Görev:
Lütfen belge alıntısını "Bu bilgi, PKK" ifadesinden "kendileri kontrol ediyor." ifadesine kadar, "Türk ordusu" yerine "Irak ordusu" koyarak düzenleyip yeniden yazın.

### Belge alıntısı

Bu bilgi, PKK üstlerinden geliyor. PKK, 1990’larda güvenli bölgede kalırken KDP ve PKK arasında çatışma çıkmıştı. Ancak PKK, PUK’un kontrolünde olan bölgede kalmaya devam etti. Bunun için de para ödemesi gerekti. Bir noktada anlaşmazlıklar başlayınca PUK, sorun çıkararak PKK’ya baskı uygulamaya başladı. PKK, hem Türk ordusu, hem KDP ve hem de PUK’la savaşmak istemediğinden bazı insanlar üç cephede savaşmaktan kaçınmak için para ödemeyi önerdi. Bundan sonra bana, PKK liderliğinin “Para ödemekten yorulduk” dediği söylendi. Kulağa garip geliyor, biliyorum ama PKK para ödedi, hem de çok para. PKK’nın o dönemdeki operasyonel bağımsızlığının ana nedenlerinden biri buydu. Ancak bu, şu an uygulanmıyor. PKK dağlara çekildi ve Iraklı Kürt kuvvetlerinin güvenliğine bağımlı değil. Kendi bölgelerini, kendileri kontrol ediyor.
-Ne kadar ödendiğini biliyor musunuz?
O günlerde ödemek zorunda kaldıklarını biliyorum ama ne kadar ödediklerini veya ne kadar düzenli ödediklerini bilmiyorum. Sürecin sonunda PUK’la savaşa girmeden önce ödemelerin düzenli olduğu görünüyor. Ama savaştan sonra ödediklerini sanmıyorum. Savaşta PKK, PUK’a ağır bir darbe indirdi ve PUK yenilgiyi kabul etmek zorunda kaldı. Eğer, hâlâ ödüyorlarsa çok şaşırırım. Ama şunu net bir şekilde söyleyebilirim, PKK finansal olarak onlara bağımlı değil.

######
### Gösterilen veriler

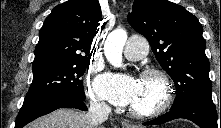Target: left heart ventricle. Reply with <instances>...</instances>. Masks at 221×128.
Listing matches in <instances>:
<instances>
[{
	"mask_svg": "<svg viewBox=\"0 0 221 128\" xmlns=\"http://www.w3.org/2000/svg\"><path fill=\"white\" fill-rule=\"evenodd\" d=\"M159 92L158 84L153 80H142L139 92L132 103L131 107L138 109L149 108Z\"/></svg>",
	"mask_w": 221,
	"mask_h": 128,
	"instance_id": "1",
	"label": "left heart ventricle"
}]
</instances>
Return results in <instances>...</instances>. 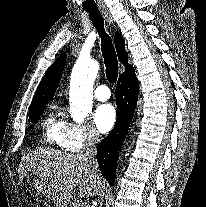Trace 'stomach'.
Here are the masks:
<instances>
[{
    "label": "stomach",
    "instance_id": "stomach-1",
    "mask_svg": "<svg viewBox=\"0 0 206 207\" xmlns=\"http://www.w3.org/2000/svg\"><path fill=\"white\" fill-rule=\"evenodd\" d=\"M31 185L38 191L41 192L42 194L46 195L48 197V185L46 184L45 181H43L40 178H33L31 181Z\"/></svg>",
    "mask_w": 206,
    "mask_h": 207
}]
</instances>
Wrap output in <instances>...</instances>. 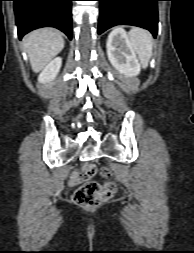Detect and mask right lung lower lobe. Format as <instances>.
<instances>
[{
  "label": "right lung lower lobe",
  "instance_id": "obj_1",
  "mask_svg": "<svg viewBox=\"0 0 194 253\" xmlns=\"http://www.w3.org/2000/svg\"><path fill=\"white\" fill-rule=\"evenodd\" d=\"M12 1L20 39L31 30L41 27H55L72 39V0Z\"/></svg>",
  "mask_w": 194,
  "mask_h": 253
}]
</instances>
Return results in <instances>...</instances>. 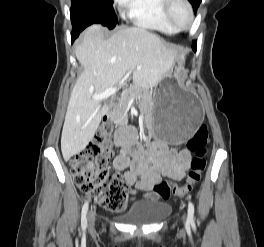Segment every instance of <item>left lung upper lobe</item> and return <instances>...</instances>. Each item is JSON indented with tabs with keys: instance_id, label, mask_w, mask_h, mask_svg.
Returning <instances> with one entry per match:
<instances>
[{
	"instance_id": "5c2ea615",
	"label": "left lung upper lobe",
	"mask_w": 264,
	"mask_h": 247,
	"mask_svg": "<svg viewBox=\"0 0 264 247\" xmlns=\"http://www.w3.org/2000/svg\"><path fill=\"white\" fill-rule=\"evenodd\" d=\"M194 8V12L196 13L197 8L199 7L202 0H189Z\"/></svg>"
}]
</instances>
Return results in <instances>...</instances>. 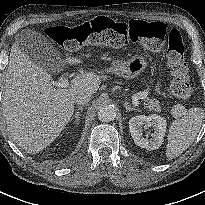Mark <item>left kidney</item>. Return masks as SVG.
<instances>
[{
  "mask_svg": "<svg viewBox=\"0 0 205 205\" xmlns=\"http://www.w3.org/2000/svg\"><path fill=\"white\" fill-rule=\"evenodd\" d=\"M154 128L150 138L143 136V128ZM166 119L156 114L145 116L139 115L129 120V129L136 145L147 150H156L162 143L166 132Z\"/></svg>",
  "mask_w": 205,
  "mask_h": 205,
  "instance_id": "5707ae66",
  "label": "left kidney"
}]
</instances>
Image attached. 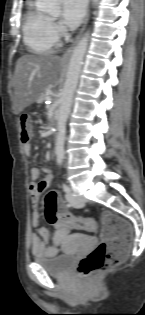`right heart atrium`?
Listing matches in <instances>:
<instances>
[{"label":"right heart atrium","instance_id":"right-heart-atrium-1","mask_svg":"<svg viewBox=\"0 0 145 315\" xmlns=\"http://www.w3.org/2000/svg\"><path fill=\"white\" fill-rule=\"evenodd\" d=\"M54 28H55L56 30H58V31H60V30H61L60 26H59V25H57V24H55V25H54Z\"/></svg>","mask_w":145,"mask_h":315}]
</instances>
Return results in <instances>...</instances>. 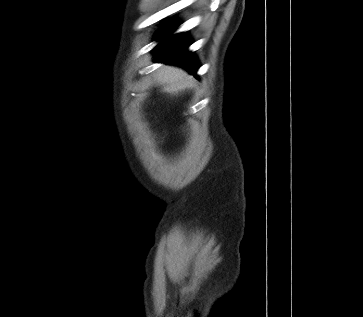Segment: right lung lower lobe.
<instances>
[{
    "label": "right lung lower lobe",
    "mask_w": 363,
    "mask_h": 317,
    "mask_svg": "<svg viewBox=\"0 0 363 317\" xmlns=\"http://www.w3.org/2000/svg\"><path fill=\"white\" fill-rule=\"evenodd\" d=\"M177 26L169 23L158 33L157 39L163 40L153 50L156 55L155 61L176 64L195 74L199 66L192 53L186 51L191 44L189 38L184 34L169 36Z\"/></svg>",
    "instance_id": "98d812e1"
}]
</instances>
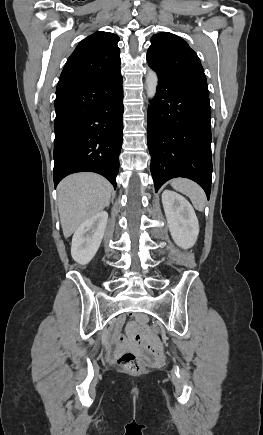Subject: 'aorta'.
I'll use <instances>...</instances> for the list:
<instances>
[{"label":"aorta","instance_id":"aorta-1","mask_svg":"<svg viewBox=\"0 0 263 435\" xmlns=\"http://www.w3.org/2000/svg\"><path fill=\"white\" fill-rule=\"evenodd\" d=\"M157 85L158 77L156 73L152 70H149L146 76V91L149 100H152L155 97Z\"/></svg>","mask_w":263,"mask_h":435}]
</instances>
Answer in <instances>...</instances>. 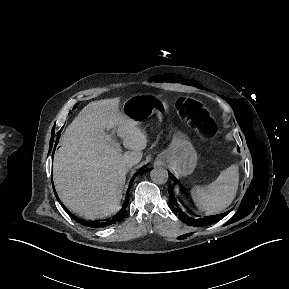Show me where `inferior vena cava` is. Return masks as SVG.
Segmentation results:
<instances>
[{"mask_svg":"<svg viewBox=\"0 0 289 289\" xmlns=\"http://www.w3.org/2000/svg\"><path fill=\"white\" fill-rule=\"evenodd\" d=\"M133 165V162L126 163V165L124 166V170L128 172Z\"/></svg>","mask_w":289,"mask_h":289,"instance_id":"obj_1","label":"inferior vena cava"}]
</instances>
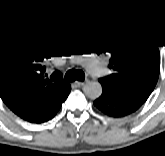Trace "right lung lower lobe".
<instances>
[{
	"mask_svg": "<svg viewBox=\"0 0 165 156\" xmlns=\"http://www.w3.org/2000/svg\"><path fill=\"white\" fill-rule=\"evenodd\" d=\"M70 90H69V92H70ZM69 92L66 94V96L53 109H51L47 113H45V114L29 121V122H31V123H43V122H46V121L52 119L56 115L58 110L60 109L62 103L66 100L67 96L69 95Z\"/></svg>",
	"mask_w": 165,
	"mask_h": 156,
	"instance_id": "1",
	"label": "right lung lower lobe"
}]
</instances>
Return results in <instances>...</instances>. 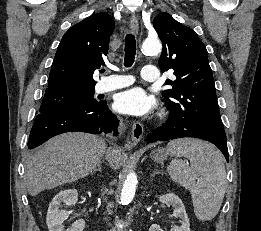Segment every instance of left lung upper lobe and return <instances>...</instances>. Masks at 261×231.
<instances>
[{"label":"left lung upper lobe","mask_w":261,"mask_h":231,"mask_svg":"<svg viewBox=\"0 0 261 231\" xmlns=\"http://www.w3.org/2000/svg\"><path fill=\"white\" fill-rule=\"evenodd\" d=\"M153 26L163 44L159 67L162 72L173 69L176 76L166 81L173 88L162 93L169 115L226 140L206 47L191 28L168 13L157 15Z\"/></svg>","instance_id":"obj_1"}]
</instances>
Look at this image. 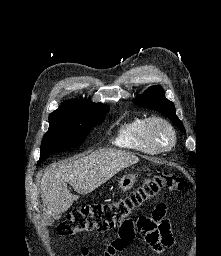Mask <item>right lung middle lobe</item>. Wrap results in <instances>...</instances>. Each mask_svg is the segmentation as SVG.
Returning a JSON list of instances; mask_svg holds the SVG:
<instances>
[{
  "mask_svg": "<svg viewBox=\"0 0 221 256\" xmlns=\"http://www.w3.org/2000/svg\"><path fill=\"white\" fill-rule=\"evenodd\" d=\"M108 110V105L90 103L75 113L50 114V127L42 140L38 164L54 151L80 146L91 129L103 122Z\"/></svg>",
  "mask_w": 221,
  "mask_h": 256,
  "instance_id": "1",
  "label": "right lung middle lobe"
}]
</instances>
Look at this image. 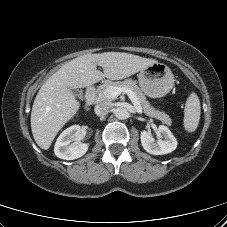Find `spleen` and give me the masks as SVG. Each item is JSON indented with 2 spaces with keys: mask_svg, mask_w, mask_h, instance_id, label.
Here are the masks:
<instances>
[{
  "mask_svg": "<svg viewBox=\"0 0 227 227\" xmlns=\"http://www.w3.org/2000/svg\"><path fill=\"white\" fill-rule=\"evenodd\" d=\"M200 101L195 92H192L187 98L184 111V128L188 132H194L200 120Z\"/></svg>",
  "mask_w": 227,
  "mask_h": 227,
  "instance_id": "3e777b00",
  "label": "spleen"
}]
</instances>
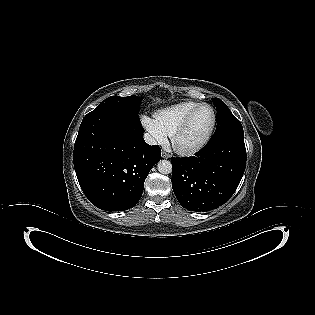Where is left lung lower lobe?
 Instances as JSON below:
<instances>
[{
	"label": "left lung lower lobe",
	"instance_id": "1",
	"mask_svg": "<svg viewBox=\"0 0 315 315\" xmlns=\"http://www.w3.org/2000/svg\"><path fill=\"white\" fill-rule=\"evenodd\" d=\"M172 188L182 207L215 209L236 191L246 166L244 137L223 136L210 141L192 157H172Z\"/></svg>",
	"mask_w": 315,
	"mask_h": 315
}]
</instances>
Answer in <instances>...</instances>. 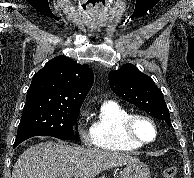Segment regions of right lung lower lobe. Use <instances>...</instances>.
I'll return each mask as SVG.
<instances>
[{
	"mask_svg": "<svg viewBox=\"0 0 194 178\" xmlns=\"http://www.w3.org/2000/svg\"><path fill=\"white\" fill-rule=\"evenodd\" d=\"M33 137V136H26V137H22V138H16L13 148H15L17 145H19L21 142L25 141L26 139Z\"/></svg>",
	"mask_w": 194,
	"mask_h": 178,
	"instance_id": "98d812e1",
	"label": "right lung lower lobe"
}]
</instances>
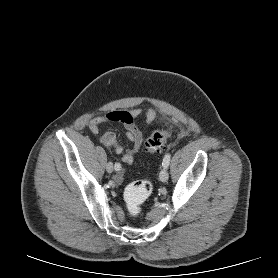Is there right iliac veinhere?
Here are the masks:
<instances>
[{
  "instance_id": "right-iliac-vein-1",
  "label": "right iliac vein",
  "mask_w": 278,
  "mask_h": 278,
  "mask_svg": "<svg viewBox=\"0 0 278 278\" xmlns=\"http://www.w3.org/2000/svg\"><path fill=\"white\" fill-rule=\"evenodd\" d=\"M106 170H107L108 173H112L113 172V164L111 162H109L106 165Z\"/></svg>"
}]
</instances>
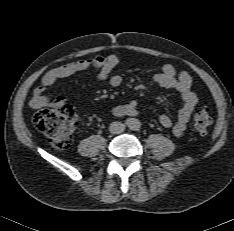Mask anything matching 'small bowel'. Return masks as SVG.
Segmentation results:
<instances>
[{"label":"small bowel","mask_w":234,"mask_h":231,"mask_svg":"<svg viewBox=\"0 0 234 231\" xmlns=\"http://www.w3.org/2000/svg\"><path fill=\"white\" fill-rule=\"evenodd\" d=\"M123 61L117 55L96 56L83 58L78 61L58 66L49 70L42 78L41 83L34 89L30 99V105L34 109L44 107L57 108L62 106L66 99L63 96L51 98L48 88L59 79L69 77L73 74L96 68L99 80H108L110 86L119 87L122 76L113 74L112 71L121 66ZM150 80L164 88L175 89L179 92L182 105L178 110L177 119L174 121L167 114L159 117L160 123L170 128L177 137L182 136L186 129L190 116L198 102L197 94L192 89V79L187 72L176 73L175 68L170 64H165L161 71L151 75ZM139 101L132 100L127 104L115 105L111 108V113L116 116H138Z\"/></svg>","instance_id":"small-bowel-1"}]
</instances>
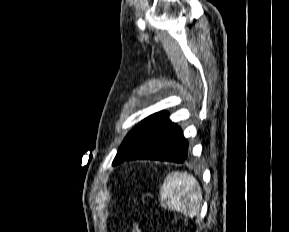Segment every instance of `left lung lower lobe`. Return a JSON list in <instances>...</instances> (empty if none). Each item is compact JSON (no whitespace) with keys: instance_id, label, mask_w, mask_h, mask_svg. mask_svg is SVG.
I'll return each mask as SVG.
<instances>
[{"instance_id":"left-lung-lower-lobe-1","label":"left lung lower lobe","mask_w":289,"mask_h":232,"mask_svg":"<svg viewBox=\"0 0 289 232\" xmlns=\"http://www.w3.org/2000/svg\"><path fill=\"white\" fill-rule=\"evenodd\" d=\"M187 156L188 141L180 127L170 122L125 160L154 159L183 163Z\"/></svg>"}]
</instances>
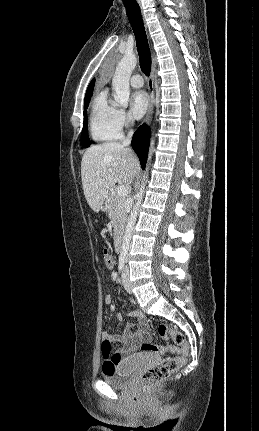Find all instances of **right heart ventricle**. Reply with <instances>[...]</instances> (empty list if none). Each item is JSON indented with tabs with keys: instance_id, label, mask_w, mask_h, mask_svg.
<instances>
[{
	"instance_id": "obj_1",
	"label": "right heart ventricle",
	"mask_w": 259,
	"mask_h": 431,
	"mask_svg": "<svg viewBox=\"0 0 259 431\" xmlns=\"http://www.w3.org/2000/svg\"><path fill=\"white\" fill-rule=\"evenodd\" d=\"M115 108L108 103L106 91L94 97L89 114V132L96 142H109L121 136L114 122Z\"/></svg>"
}]
</instances>
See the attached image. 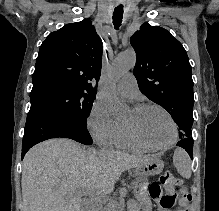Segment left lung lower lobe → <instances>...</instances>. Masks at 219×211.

######

Sonuç:
Bu bilgi, PKK üstlerinden geliyor. PKK, 1990’larda güvenli bölgede kalırken KDP ve PKK arasında çatışma çıkmıştı. Ancak PKK, PUK’un kontrolünde olan bölgede kalmaya devam etti. Bunun için de para ödemesi gerekti. Bir noktada anlaşmazlıklar başlayınca PUK, sorun çıkararak PKK’ya baskı uygulamaya başladı. PKK, hem Irak ordusu, hem KDP ve hem de PUK’la savaşmak istemediğinden bazı insanlar üç cephede savaşmaktan kaçınmak için para ödemeyi önerdi. Bundan sonra bana, PKK liderliğinin “Para ödemekten yorulduk” dediği söylendi. Kulağa garip geliyor, biliyorum ama PKK para ödedi, hem de çok para. PKK’nın o dönemdeki operasyonel bağımsızlığının ana nedenlerinden biri buydu. Ancak bu, şu an uygulanmıyor. PKK dağlara çekildi ve Iraklı Kürt kuvvetlerinin güvenliğine bağımlı değil. Kendi bölgelerini, kendileri kontrol ediyor.